Lo primero que hay que decir, es que los delitos cometidos por Rafael, y por Francisco y Catalina son bastante distintos. Mientras que el primero está sindicado de secuestrar a la menor, accederla carnalmente y, de forma posterior, quitarle la vida, los hermanos serán imputados por una modalidad de encubrimiento del delito llamada favorecimiento, consistente en ayudar a eludir la acción de la autoridad o entorpecer la investigación de las conductas realizadas por Rafael, la cual acarrea una pena de uno a cuatro años de prisión. 

En términos prácticos, el delito que se les imputará a los hermanos no podría existir si Rafael no hubiera cometido las conductas reprochables, ya que es un delito accesorio a otro principal. 

Así, lo que determinará que alguien deba ser responsable por la indemnización de los perjuicios a favor de la familia Samboní, es su participación en los crímenes iniciales y no en los que se cometieron de forma posterior.

¿Por qué?

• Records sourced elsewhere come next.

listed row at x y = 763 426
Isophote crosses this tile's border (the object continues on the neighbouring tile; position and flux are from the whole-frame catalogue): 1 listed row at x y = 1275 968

Porque la obligación de indemnizar los perjuicios causados debe tener como requisito indispensable una conexión entre la acción o la omisión de los hermanos y el secuestro, la violación y la muerte de Yuliana. 

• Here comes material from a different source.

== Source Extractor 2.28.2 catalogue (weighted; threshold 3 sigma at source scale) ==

Por lo tanto, si se eliminaran de la ecuación las acciones supuestamente realizadas por Francisco y Catalina, los delitos contra la menor igualmente se hubieran cometido, por parte de Rafael. Visto lo anterior, es evidente que no existe conexión entre los perjuicios causados a la familia Samboní generados por las acciones de Rafael y la conducta investigada de los hermanos Uribe Noguera. En consecuencia, la respuesta al interrogante planteado es no. 

En principio, la única forma en que los hermanos deban responder económicamente es que sus actos generen nuevos perjuicios independientes y autónomos de los causados por Rafael y que aquellos tengan conexidad con el delito de favorecimiento. Podría pensarse en un posible daño moral por la agonía sufrida por los familiares de la familia Samboní, vinculado al hecho de que Francisco y Catalina dilataran injustificadamente el conocimiento de la verdad de los hechos. 

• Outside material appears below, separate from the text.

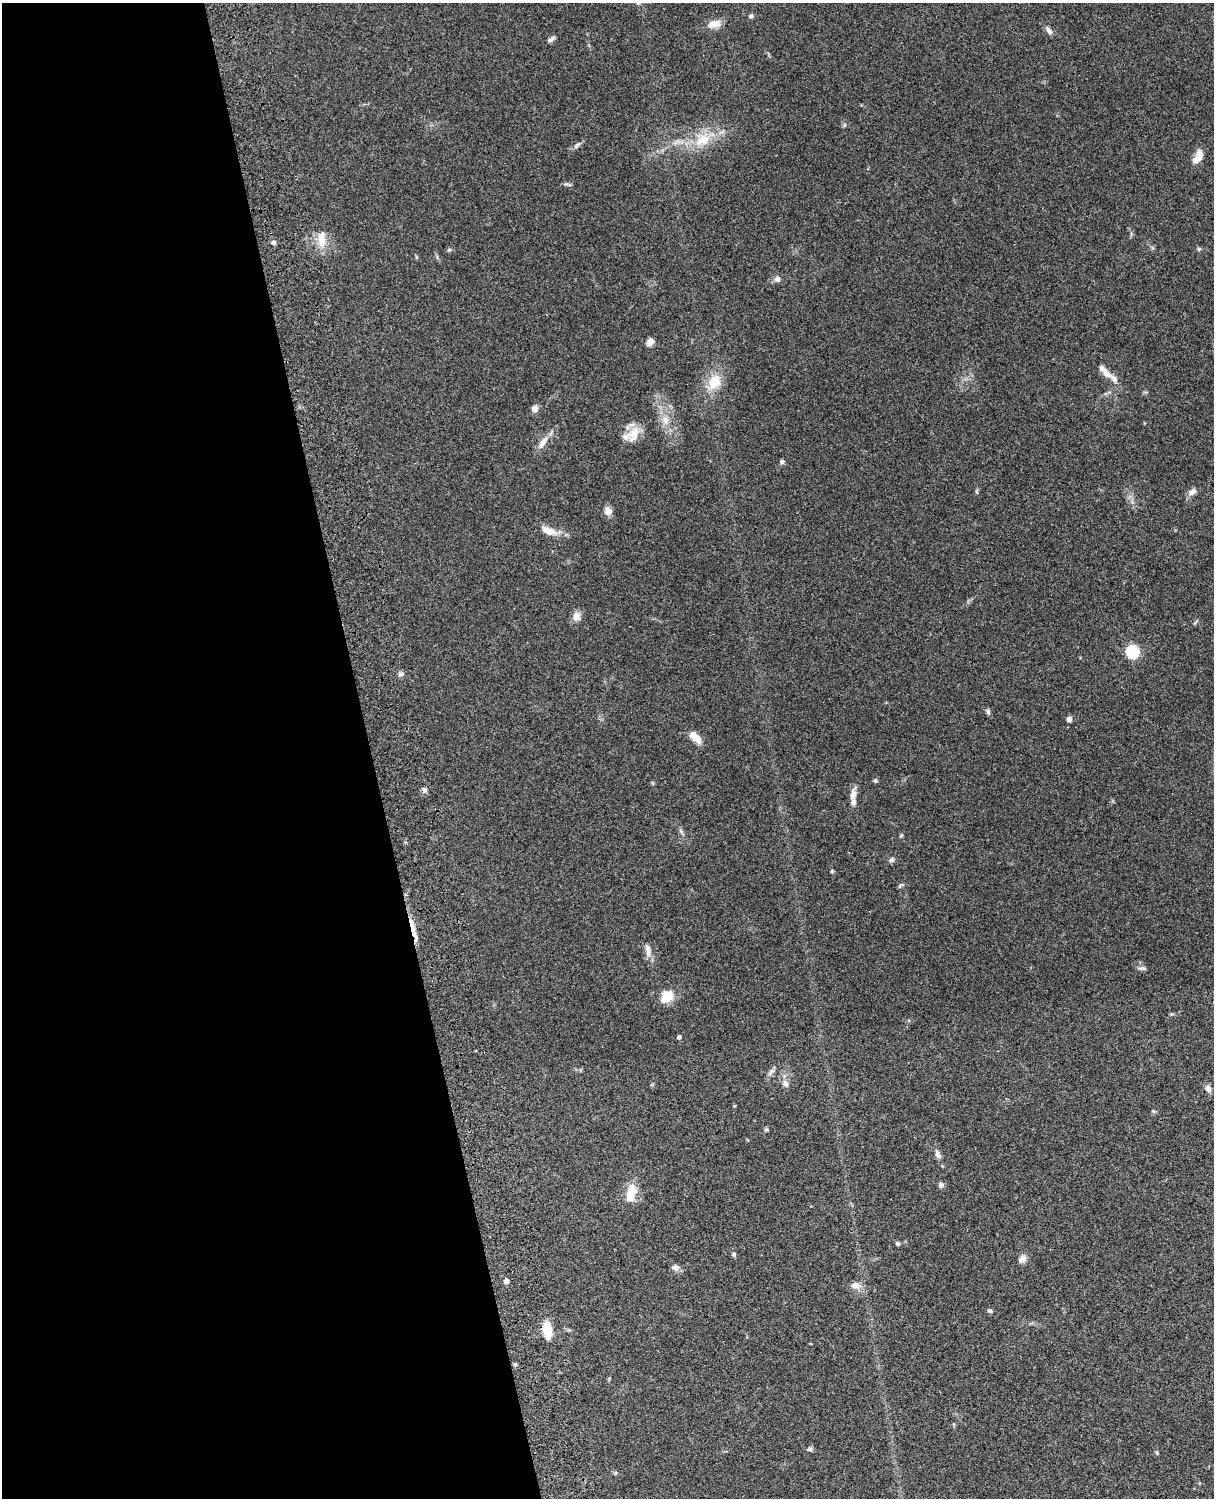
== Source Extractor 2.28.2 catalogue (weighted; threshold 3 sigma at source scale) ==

Ahora bien, otra incógnita frecuente en este caso es si la familia, en especial los padres, estarían en la obligación de aportar dinero para la indemnización de la familia Samboní, por el sólo hecho de ser los padres y tener dinero.

Infortunadamente la respuesta también es negativa. Sin conocer las pruebas del caso, se podría decir que no existe vínculo entre la conducta de los padres y los delitos cometidos por su hijo.  

Lo anterior, en el entendido de que la responsabilidad penal y, en principio, la responsabilidad patrimonial (obligación de indemnizar) derivada de conductas punibles son personales e individuales, exigibles únicamente al delincuente. 

Con Argumentos De Poco Peso La Sección 4° Del Consejo De Estado Quiere Sentar Jurisprudencia En Materia De Responsabilidad Por el Hecho Del Legislador.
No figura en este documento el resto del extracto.